Time and Terrestrial Change


Geologist deal with immense spans of time, typically of the order of thousands to
millions to billions of years. On these time scales, human events and human history
are but a brief instant. In August of 1883 after 200 years of dormancy a small
volcanic island named Krakatoa, located between Java and Sumatra in Indonesia.
Geologic Events in Human History
Dramatic events like volcanic eruptions, earthquakes, river floods, and tsunamis
greatly impressed early peoples, leading naturally to a catastrophic of erath history.
Subtle events producing slow geologic changes, such as the rise or fall of the sea
level and the gentle warping up (uplift) and down (subsidence) of the earths crust,
were long overlooked.
From the short time perspective of human history, geologic events can be either
short-lived and dramatic (such as volcanic eruptions, earthquakes, and floods), or so
slow that they are virtually imperceptible (such as crustal uplift or subsidence).
Most geologic phenomena must be measured on a scale unfamiliar to the layperson.
For example, although a five-years flood is a rare event on th human scale of years
and decades, it is commonplace on the geologic scale of millions of years.

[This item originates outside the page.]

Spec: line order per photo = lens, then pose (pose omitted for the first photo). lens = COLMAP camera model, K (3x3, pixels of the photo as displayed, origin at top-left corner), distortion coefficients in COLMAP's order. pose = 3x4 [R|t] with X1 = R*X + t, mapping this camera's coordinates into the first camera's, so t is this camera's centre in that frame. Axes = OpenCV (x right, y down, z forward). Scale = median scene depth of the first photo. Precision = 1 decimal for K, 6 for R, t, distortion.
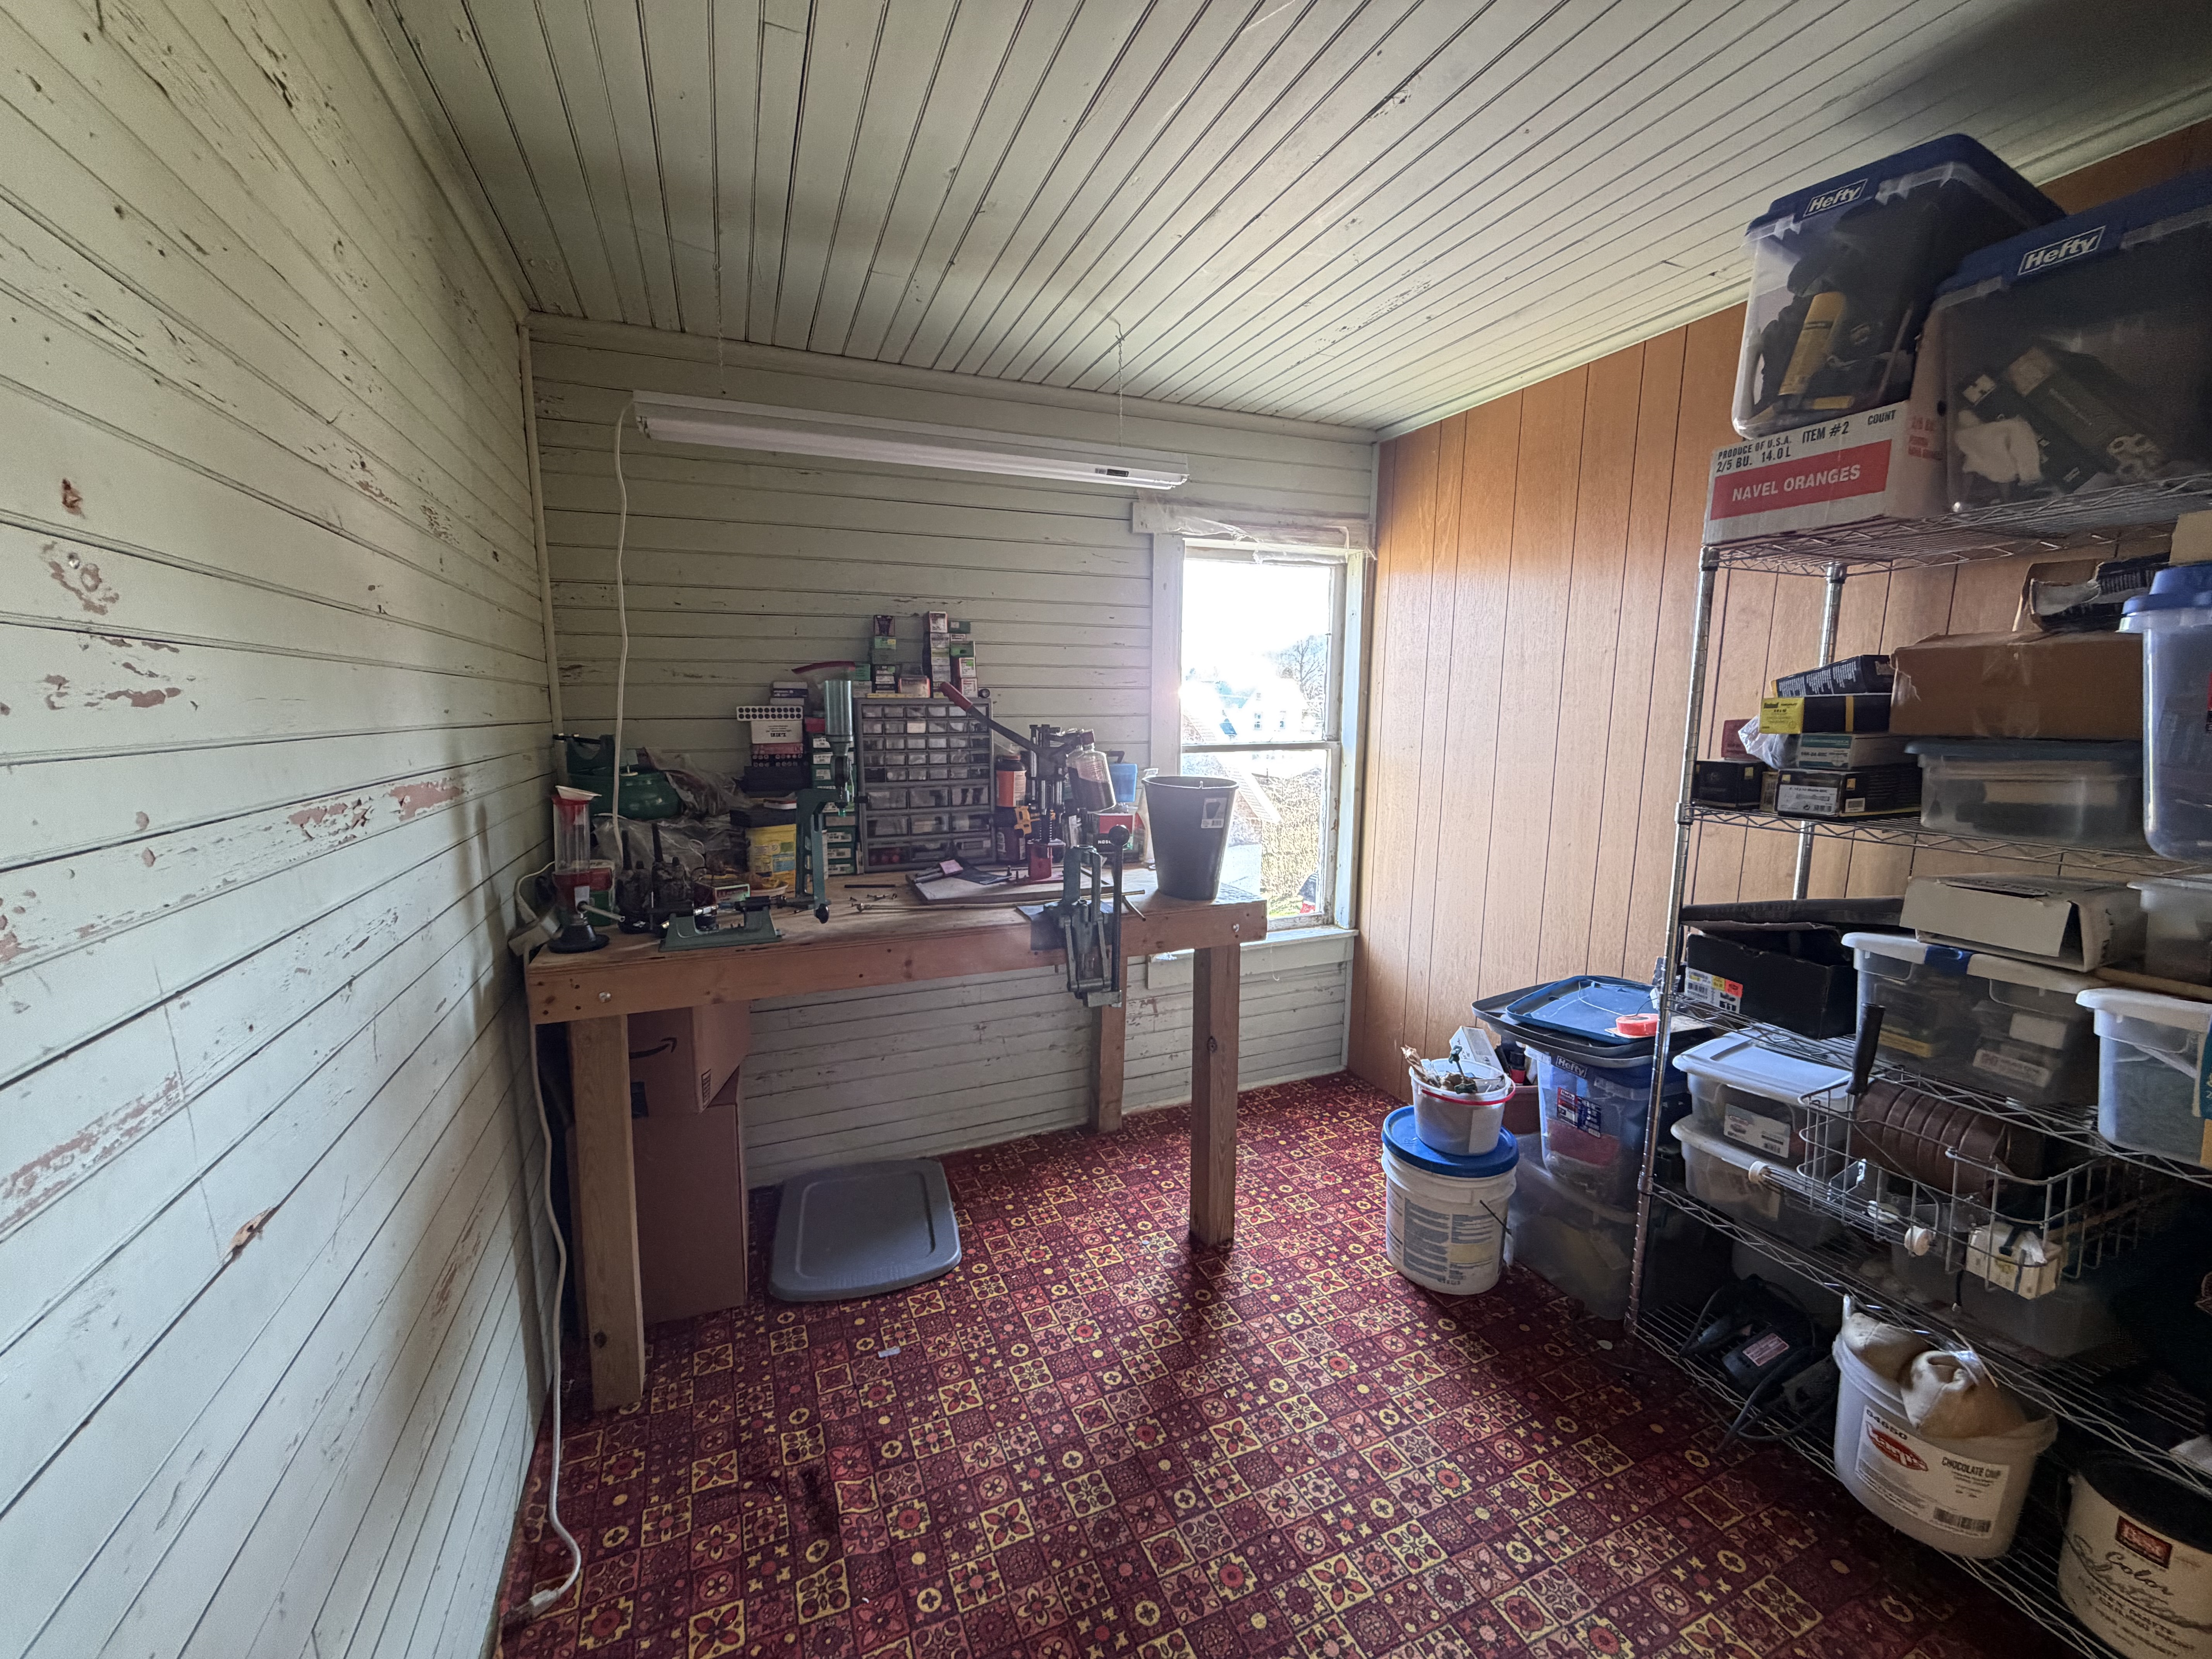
lens RADIAL K [[893.1, 0, 1106.0], [0, 893.1, 829.5], [0, 0, 1]] dist [0.019677, -0.000045]
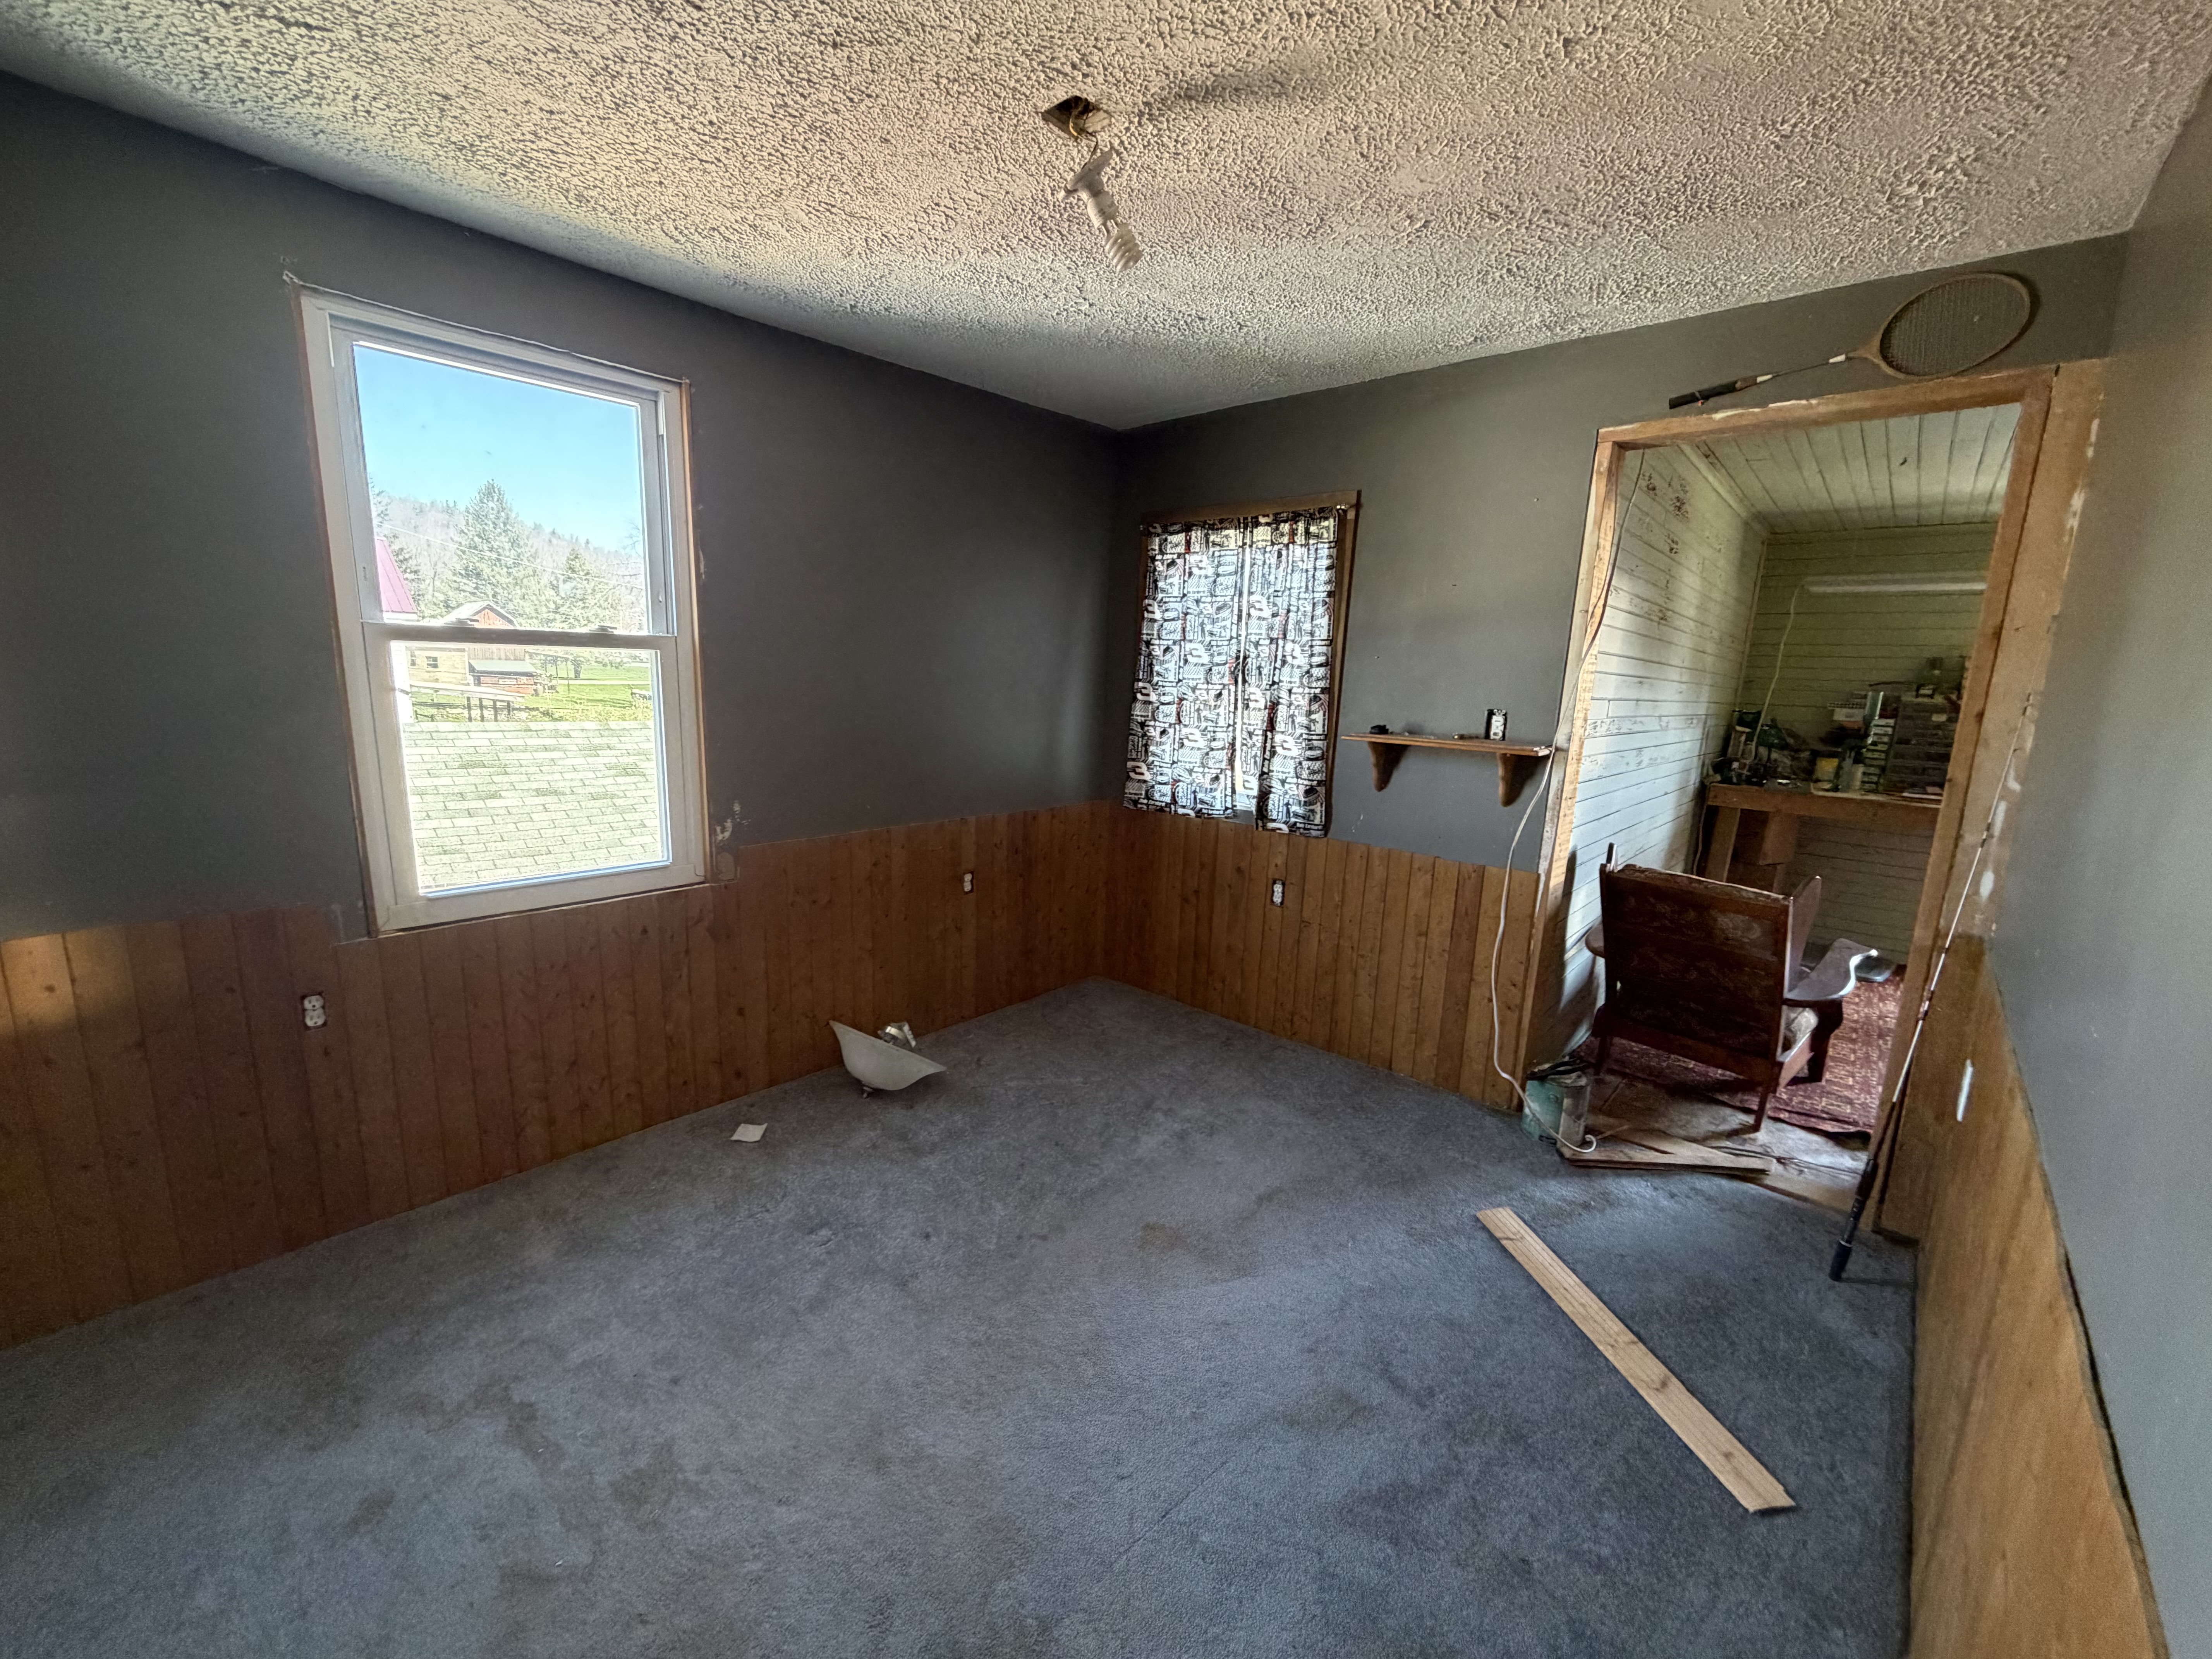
lens RADIAL K [[893.1, 0, 1106.0], [0, 893.1, 829.5], [0, 0, 1]] dist [0.019677, -0.000045]
pose [[0.428019, 0.175963, -0.886474, 0.842850], [-0.171943, 0.978803, 0.111270, 0.223410], [0.887263, 0.104797, 0.449202, -1.513366]]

And
continous, subtle changes like the rise of mountains and the erosion of an entire
continent, which are imperceptible to humans, produce important result on the
geologic scale of time. Changes may show different patterns:
- Linear change occurs at a constant rate, where as the more common nonlinear
change does not.
- Some geologic changes are nonrepeating, but others are repeating.
- Of repeating changes, those that repeat in a regular fashion through time are
periodic or rhythmic, those that do not recur regularly are episodic.